Tracing
The tracing module provides an easy-to-use interface for collecting and displaying OpenTelemetry traces with rich console output. It's designed to help developers monitor performance and understand the execution flow of their applications.
Features
- In-memory trace collection - Stores spans in memory for fast access
- Context-aware tracking - Only collects spans for explicitly tracked operations
- Thread-safe operations - Safe for use in multi-threaded applications
- OpenTelemetry integration - Works with standard OpenTelemetry instrumentation
Quick Start
The simplest way to use tracing is with the tracer
context manager:
from datapizza.tracing import ContextTracing
# Basic tracing
with ContextTracing().trace("trace_name"):
# Your code here
result = some_datapizza_operations()
----------------
## WORK INSTRUCTION 1
List the features named under "Features" in the tracing module documentation.
## WORK INSTRUCTION 2
Extend the tracing module documentation with the text that follows its final line.

## DATA PROVIDED
----------------
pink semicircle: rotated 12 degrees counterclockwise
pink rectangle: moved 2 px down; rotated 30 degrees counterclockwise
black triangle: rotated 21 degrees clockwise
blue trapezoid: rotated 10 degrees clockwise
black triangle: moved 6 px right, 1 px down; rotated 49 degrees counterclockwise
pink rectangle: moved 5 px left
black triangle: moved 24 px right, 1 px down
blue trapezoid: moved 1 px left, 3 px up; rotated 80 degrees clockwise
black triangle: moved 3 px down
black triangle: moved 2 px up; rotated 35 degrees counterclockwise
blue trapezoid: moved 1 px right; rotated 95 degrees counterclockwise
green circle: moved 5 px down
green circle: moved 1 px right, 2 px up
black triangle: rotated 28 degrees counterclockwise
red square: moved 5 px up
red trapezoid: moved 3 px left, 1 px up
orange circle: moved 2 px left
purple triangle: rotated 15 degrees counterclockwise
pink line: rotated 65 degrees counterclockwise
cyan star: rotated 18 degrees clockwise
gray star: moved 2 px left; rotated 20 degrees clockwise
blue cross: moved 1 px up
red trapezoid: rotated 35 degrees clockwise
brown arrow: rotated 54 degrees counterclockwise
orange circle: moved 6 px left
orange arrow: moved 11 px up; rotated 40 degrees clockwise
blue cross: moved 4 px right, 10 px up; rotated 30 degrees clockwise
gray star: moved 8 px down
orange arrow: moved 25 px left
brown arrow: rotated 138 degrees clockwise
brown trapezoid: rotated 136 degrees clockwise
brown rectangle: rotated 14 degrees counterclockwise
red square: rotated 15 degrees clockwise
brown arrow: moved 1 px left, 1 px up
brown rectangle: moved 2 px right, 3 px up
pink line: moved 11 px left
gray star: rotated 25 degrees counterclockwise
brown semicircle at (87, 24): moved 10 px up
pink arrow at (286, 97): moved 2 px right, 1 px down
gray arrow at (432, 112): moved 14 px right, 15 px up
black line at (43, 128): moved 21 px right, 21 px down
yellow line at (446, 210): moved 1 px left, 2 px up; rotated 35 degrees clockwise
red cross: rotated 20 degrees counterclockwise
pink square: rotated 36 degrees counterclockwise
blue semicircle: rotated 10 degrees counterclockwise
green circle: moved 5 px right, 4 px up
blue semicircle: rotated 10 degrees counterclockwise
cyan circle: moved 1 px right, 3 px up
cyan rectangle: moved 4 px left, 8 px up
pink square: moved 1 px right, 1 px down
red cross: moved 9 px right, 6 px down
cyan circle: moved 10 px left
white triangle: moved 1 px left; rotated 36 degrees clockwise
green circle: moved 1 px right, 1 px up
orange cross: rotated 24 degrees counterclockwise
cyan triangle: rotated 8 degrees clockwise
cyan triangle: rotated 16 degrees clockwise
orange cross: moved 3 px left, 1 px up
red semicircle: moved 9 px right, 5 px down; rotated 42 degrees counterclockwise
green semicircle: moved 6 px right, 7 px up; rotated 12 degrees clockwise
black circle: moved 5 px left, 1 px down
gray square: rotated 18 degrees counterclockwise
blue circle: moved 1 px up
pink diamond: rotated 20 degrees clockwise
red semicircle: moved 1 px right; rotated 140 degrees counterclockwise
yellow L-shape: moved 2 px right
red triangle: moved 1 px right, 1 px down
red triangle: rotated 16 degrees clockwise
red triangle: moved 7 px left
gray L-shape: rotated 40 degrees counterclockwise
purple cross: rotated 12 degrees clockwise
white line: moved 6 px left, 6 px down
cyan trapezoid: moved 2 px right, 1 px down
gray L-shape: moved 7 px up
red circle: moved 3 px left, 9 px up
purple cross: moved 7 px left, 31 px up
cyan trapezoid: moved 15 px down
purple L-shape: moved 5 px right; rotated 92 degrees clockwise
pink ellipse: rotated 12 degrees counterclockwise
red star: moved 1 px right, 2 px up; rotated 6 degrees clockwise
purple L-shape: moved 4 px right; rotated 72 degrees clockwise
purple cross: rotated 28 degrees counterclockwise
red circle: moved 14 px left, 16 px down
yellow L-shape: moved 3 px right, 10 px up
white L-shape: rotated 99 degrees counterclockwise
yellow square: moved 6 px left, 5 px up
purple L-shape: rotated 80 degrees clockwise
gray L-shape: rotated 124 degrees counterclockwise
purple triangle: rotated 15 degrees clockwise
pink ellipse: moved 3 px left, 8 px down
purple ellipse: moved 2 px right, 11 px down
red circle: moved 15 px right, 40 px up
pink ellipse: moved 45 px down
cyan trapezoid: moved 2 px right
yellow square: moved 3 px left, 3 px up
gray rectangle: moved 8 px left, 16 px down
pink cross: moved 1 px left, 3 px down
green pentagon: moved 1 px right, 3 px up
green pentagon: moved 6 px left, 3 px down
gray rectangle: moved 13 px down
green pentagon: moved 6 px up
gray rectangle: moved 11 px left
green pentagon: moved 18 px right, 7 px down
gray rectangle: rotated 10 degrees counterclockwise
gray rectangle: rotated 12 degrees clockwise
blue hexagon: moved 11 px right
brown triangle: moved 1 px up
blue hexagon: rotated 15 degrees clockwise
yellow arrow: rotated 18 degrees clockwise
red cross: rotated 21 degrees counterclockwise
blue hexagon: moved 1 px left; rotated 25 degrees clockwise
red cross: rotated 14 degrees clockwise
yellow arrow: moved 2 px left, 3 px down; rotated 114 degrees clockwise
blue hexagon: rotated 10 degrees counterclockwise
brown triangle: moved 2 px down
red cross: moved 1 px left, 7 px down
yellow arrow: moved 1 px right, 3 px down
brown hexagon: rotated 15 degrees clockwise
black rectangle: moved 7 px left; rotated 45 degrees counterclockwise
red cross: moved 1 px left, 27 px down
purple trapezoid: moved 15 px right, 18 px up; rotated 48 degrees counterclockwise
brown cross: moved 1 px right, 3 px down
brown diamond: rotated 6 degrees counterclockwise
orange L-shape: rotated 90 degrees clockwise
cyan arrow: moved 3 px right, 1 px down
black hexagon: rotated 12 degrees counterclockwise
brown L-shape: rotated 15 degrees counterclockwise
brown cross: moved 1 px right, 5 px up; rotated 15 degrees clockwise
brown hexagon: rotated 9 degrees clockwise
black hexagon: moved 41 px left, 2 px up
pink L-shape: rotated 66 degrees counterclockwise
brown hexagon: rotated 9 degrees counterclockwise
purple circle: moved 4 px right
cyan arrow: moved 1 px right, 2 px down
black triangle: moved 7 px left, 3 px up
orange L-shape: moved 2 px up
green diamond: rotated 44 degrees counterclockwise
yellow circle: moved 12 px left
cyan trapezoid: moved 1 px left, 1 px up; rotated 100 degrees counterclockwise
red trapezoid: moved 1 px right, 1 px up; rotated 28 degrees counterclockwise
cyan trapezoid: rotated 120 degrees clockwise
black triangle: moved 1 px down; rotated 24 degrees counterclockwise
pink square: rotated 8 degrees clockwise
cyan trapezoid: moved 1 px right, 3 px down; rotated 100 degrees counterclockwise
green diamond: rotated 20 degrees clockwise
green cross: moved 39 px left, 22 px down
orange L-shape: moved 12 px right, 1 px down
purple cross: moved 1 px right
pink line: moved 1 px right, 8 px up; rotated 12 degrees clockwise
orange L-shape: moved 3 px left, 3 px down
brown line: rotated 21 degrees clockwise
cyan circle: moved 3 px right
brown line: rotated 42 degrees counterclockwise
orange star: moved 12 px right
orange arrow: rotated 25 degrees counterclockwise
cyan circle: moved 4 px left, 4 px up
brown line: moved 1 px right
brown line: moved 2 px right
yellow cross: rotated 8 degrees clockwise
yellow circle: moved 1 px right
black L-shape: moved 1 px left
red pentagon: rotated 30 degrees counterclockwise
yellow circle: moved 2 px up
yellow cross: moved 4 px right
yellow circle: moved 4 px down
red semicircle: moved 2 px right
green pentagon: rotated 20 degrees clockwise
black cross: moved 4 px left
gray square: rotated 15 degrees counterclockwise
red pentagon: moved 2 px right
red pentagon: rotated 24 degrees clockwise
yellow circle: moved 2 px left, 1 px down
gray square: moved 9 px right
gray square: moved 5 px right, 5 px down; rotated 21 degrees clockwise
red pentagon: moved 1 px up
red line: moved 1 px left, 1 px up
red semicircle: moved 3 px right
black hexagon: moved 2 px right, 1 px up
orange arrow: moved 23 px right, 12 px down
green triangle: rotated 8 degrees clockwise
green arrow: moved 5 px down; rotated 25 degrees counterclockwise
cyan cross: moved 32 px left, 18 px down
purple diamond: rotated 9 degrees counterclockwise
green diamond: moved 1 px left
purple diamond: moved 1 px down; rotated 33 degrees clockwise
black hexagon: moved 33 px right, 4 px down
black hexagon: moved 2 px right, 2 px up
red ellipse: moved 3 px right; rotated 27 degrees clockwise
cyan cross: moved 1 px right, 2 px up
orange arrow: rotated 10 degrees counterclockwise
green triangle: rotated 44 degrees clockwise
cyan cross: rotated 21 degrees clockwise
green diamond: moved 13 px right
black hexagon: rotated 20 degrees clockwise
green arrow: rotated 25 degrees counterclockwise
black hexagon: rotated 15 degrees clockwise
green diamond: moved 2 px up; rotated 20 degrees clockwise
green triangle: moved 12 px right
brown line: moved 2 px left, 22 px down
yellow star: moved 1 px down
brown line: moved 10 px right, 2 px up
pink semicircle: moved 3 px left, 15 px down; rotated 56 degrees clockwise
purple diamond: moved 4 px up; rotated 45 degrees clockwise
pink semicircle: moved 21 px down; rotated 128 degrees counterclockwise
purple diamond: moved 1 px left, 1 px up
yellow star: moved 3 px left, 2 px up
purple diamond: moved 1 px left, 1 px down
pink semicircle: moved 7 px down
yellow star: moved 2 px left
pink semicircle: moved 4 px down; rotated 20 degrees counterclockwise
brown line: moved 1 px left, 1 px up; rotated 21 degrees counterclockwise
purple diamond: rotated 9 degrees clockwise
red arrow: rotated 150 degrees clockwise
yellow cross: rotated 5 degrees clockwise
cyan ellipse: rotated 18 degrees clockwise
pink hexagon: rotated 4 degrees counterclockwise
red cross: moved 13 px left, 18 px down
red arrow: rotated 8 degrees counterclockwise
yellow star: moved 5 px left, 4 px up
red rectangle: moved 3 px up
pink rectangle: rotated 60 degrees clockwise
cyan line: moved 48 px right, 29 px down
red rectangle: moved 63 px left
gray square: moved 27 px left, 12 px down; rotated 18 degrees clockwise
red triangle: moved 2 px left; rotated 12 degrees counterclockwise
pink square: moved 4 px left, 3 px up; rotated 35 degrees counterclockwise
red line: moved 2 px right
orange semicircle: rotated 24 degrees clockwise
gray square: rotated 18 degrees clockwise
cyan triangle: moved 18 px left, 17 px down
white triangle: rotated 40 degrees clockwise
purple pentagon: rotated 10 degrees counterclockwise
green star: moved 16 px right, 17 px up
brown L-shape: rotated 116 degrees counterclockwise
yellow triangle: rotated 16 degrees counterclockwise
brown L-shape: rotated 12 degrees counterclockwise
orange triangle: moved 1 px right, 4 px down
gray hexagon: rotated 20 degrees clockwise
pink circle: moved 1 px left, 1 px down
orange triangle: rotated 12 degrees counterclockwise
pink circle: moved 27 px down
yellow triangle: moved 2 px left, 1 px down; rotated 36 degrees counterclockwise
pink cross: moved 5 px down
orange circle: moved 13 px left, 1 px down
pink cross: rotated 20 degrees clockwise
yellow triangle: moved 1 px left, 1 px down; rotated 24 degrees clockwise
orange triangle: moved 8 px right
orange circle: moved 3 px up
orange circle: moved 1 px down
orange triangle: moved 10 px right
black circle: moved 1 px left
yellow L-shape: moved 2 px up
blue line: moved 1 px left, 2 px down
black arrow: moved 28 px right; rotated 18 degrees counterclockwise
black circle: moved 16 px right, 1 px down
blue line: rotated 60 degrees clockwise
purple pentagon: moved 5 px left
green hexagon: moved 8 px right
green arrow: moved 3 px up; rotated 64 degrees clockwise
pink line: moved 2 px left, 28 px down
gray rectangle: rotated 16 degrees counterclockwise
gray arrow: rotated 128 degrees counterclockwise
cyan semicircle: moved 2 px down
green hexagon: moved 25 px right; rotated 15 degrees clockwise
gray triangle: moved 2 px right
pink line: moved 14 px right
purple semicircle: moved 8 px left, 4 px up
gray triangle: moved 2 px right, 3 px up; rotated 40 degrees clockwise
----------------
## WRITTEN RESPONSE 1
In-memory trace collection
Context-aware tracking
Thread-safe operations
OpenTelemetry integration

## WRITTEN RESPONSE 2
# Output will show:
# ╭─ Trace Summary of my_operation ────────────────────────────────── ╮
# │ Total Spans: 3 │
# │ Duration: 2.45s │
# │ ┏━━━━━━━━━━━━━┳━━━━━━━━━━━━━━━┳━━━━━━━━━━━━━━━━━━━┳━━━━━━━━━━━━━━━┓
# │ ┃ Model ┃ Prompt Tokens ┃ Completion Tokens ┃ Cached Tokens ┃
# │ ┡━━━━━━━━━━━━━╇━━━━━━━━━━━━━━━╇━━━━━━━━━━━━━━━━━━━╇━━━━━━━━━━━━━━━┩
# │ │ gpt-4o-mini │ 31 │ 27 │ 0 │
# │ └─────────────┴───────────────┴───────────────────┴───────────────┘
# ╰───────────────────────────────────────────────────────────────────╯
Clients trace input/output/memory
If you want to log the input/output and the memory passed to client invoke you should set the env variable
DATAPIZZA_TRACE_CLIENT_IO=TRUE
default is FALSE
Manual Span Creation
For more granular control, create spans manually:
from opentelemetry import trace
from datapizza.tracing import ContextTracing
tracer = trace.get_tracer(__name__)
with ContextTracing().trace("trace_name"):
with tracer.start_as_current_span("database_query"):
# Database operation
data = fetch_from_database()
with tracer.start_as_current_span("data_validation"):
# Validation logic
validate_data(data)
with tracer.start_as_current_span("business_logic"):
# Core business logic
result = process_business_rules(data)
Adding External Exporters
The tracing module uses in-memory storage by default, but you can easily add external exporters to send traces to other systems.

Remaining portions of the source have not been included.